Die Deutsche Welle mit einem kurzen Blick in die lange und abwechslungsreiche Geschichte der Cannabis-Pflanze. Selbstverständlich kommt hier auch unser Geschäftsführer Georg Wurth zu Wort.

Georg Wurth, Vorsitzender des "Deutschen Hanf Verbands" (DHV), geht einen Schritt weiter und legt nahe, dass die Stigmatisierung dieser vielseitigen Pflanze genauso stark in ihrem wirtschaftlichen Wert, wie ihrem Wert als Rauschmittel begründet ist.

"Die Textilindustrie basierte weitgehend auf Hanf", sagt er. "Aber Baumwolle war ein wichtiges Thema in den USA, genauso wie die chemische Faserindustrie. Dadurch gab es zu viel Wettbewerb."

Aber bis Anfang der 1980er Jahre hatte die alte Bundesrepublik sowohl den Besitz, als auch den Anbau von Cannabis sativa verboten. Die Pflanze verschwand einfach komplett aus der Landschaft.

Auch wenn es nicht auf den Feldern des Landes wuchs, so blühte Hanf doch weiterhin in der Fantasie derer, die dort spazieren gingen. Seit 1996 wird Hanf nun wieder angebaut, allerdings jetzt etwas differenzierter.

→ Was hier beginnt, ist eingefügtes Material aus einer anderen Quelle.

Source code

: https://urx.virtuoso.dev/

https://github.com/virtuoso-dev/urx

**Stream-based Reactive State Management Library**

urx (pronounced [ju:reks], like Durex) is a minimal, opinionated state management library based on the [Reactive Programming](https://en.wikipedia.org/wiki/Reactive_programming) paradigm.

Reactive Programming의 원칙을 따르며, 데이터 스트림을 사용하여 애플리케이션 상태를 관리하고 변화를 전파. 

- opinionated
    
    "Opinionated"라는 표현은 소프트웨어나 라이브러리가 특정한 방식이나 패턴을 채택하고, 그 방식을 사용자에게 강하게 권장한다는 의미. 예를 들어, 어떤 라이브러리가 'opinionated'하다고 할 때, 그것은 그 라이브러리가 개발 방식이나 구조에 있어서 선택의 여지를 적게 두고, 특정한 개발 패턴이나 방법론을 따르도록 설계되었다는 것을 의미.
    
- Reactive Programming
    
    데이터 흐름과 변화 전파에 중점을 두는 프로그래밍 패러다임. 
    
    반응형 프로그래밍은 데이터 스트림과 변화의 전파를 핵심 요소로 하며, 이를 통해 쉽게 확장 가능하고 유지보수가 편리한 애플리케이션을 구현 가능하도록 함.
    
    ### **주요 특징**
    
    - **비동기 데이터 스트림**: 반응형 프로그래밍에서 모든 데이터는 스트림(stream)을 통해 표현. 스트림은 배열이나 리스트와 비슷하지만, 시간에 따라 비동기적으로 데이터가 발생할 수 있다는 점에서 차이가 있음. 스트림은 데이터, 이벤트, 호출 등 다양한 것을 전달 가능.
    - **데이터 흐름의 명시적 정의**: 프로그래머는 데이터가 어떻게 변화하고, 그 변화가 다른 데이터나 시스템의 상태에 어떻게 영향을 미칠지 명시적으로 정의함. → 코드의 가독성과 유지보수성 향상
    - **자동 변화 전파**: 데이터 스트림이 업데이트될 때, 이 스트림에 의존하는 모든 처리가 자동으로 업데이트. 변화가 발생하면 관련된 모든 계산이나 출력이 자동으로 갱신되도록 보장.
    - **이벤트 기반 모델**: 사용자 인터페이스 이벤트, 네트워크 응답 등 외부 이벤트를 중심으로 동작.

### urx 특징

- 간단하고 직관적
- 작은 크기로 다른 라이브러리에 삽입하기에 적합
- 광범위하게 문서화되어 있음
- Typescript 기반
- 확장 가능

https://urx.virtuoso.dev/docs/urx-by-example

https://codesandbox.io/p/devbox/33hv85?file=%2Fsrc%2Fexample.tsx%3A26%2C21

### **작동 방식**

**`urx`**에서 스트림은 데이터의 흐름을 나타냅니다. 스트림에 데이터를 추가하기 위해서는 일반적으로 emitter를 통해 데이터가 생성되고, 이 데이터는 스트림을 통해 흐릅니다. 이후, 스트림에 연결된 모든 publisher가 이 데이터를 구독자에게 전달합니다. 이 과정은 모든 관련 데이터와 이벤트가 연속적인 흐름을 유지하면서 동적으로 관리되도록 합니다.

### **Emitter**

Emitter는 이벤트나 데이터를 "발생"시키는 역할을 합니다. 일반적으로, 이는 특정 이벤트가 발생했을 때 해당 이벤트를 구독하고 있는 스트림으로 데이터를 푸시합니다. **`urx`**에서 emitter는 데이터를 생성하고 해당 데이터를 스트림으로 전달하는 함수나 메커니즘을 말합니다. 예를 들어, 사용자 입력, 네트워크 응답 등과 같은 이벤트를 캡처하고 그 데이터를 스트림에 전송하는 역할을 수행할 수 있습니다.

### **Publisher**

Klarheit über die Eigenschaften der Pflanze war der Schlüssel dafür, dass die Pflanze wieder in das Anbauregister des Landes aufgenommen wurde, sagt Wurth.

"In den 80er und 90er Jahren gab es Studien, die belegten, dass es möglich ist Hanf anzubauen, das wenig THC enthält", sagte er gegenüber DW. "Man kann es als Rauschmittel oder als Industrieprodukt anbauen, und so züchten manche Leute das THC raus und andere züchten es rein."